Author : Alice Quinn
Publisher : Knopf
Page : 209 pages
File Size : 26,33 MB
Release : 2020-11-17
Category : Poetry
ISBN : 0593318722
In this urgent outpouring of American voices, our poets speak to us as they shelter in place, addressing our collective fear, grief, and hope from eloquent and diverse individual perspectives. “One of the best books of poetry of the year . . . Quinn has accomplished something dizzying here: arranged a stellar cast of poets . . . It is what all anthologies must be: comprehensive, contradictory, stirring.” —The Millions **Featuring 107 poets, from A to Z—Julia Alvarez to Matthew Zapruder—with work in between by Jericho Brown, Billy Collins, Fanny Howe, Ada Limón, Sharon Olds, Tommy Orange, Claudia Rankine, Vijay Seshadri, and Jeffrey Yang** As the novel coronavirus and its devastating effects began to spread in the United States and around the world, Alice Quinn reached out to poets across the country to see if, and what, they were writing under quarantine. Moved and galvanized by the response, the onetime New Yorker poetry editor and recent former director of the Poetry Society of America began collecting the poems arriving in her inbox, assembling this various, intimate, and intricate portrait of our suddenly altered reality.
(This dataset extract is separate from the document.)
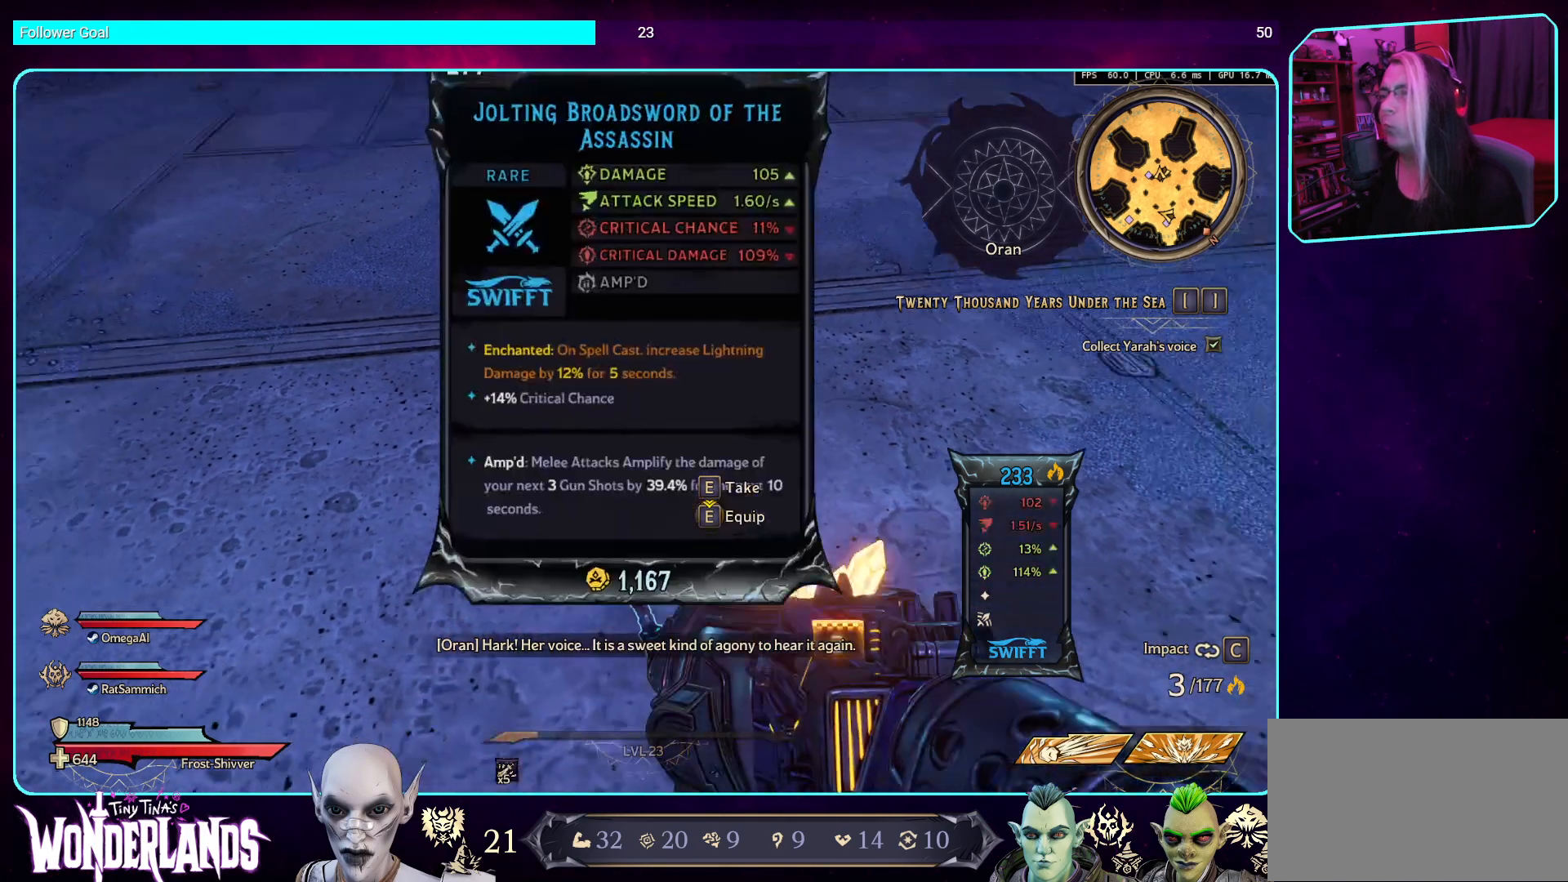
{"keys": [], "mouse": [], "events": []}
In these pages, we find poets grieving for relatives they are separated from or recovering from illness themselves, attending to suddenly complicated household tasks or turning to literature for strength, considering the bravery of medical workers or working their own shifts at the hospital, and, as the Black Lives Matter movement has swept the globe, reflecting on the inequities in our society that amplify sorrow and demand our engagement. From fierce and resilient to wistful, darkly humorous, and emblematically reverent about the earth and the vulnerability of human beings in frightening times, the poems in this collection find the words to describe what can feel unspeakably difficult and strange, providing wisdom, companionship, and depths of feeling that enliven our spirits. A portion of the advance for this book was generously donated by Alice Quinn and the poets to Chefs for America, an organization helping feed communities in need across the country during the pandemic.
Author : Mary Jane Clark
Publisher : St. Martin's Press
Page : 374 pages
File Size : 22,45 MB
Release : 2010-04-01
Category : Fiction
ISBN : 1429902949
New York Times bestselling author Mary Jane Clark delivers Nowhere to Run, a thrilling novel of psychological suspense set in the world she knows best--network news Botulism, anthrax, smallpox, plague: as medical producer for television's highly-rated morning news program, Annabelle Murphy makes her living explaining horrific conditions to the nation. So when a KEY News colleague dies with symptoms terrifyingly similar to those of anthrax, she knows the panic spreading through the corridors of the Broadcast Center is justified. As one death follows another, Annabelle's co-workers look to her for assurance, but she finds it hard to give comfort. To her, the circumstances surrounding the infections suggest diabolical murders. And when the authorities lock down the Broadcast Center with the identity of the killer still unknown, neither the victims nor the murderer can escape... Nowhere To Run is full of Mary Jane Clark's signature intricate plotting and taut psychological suspense.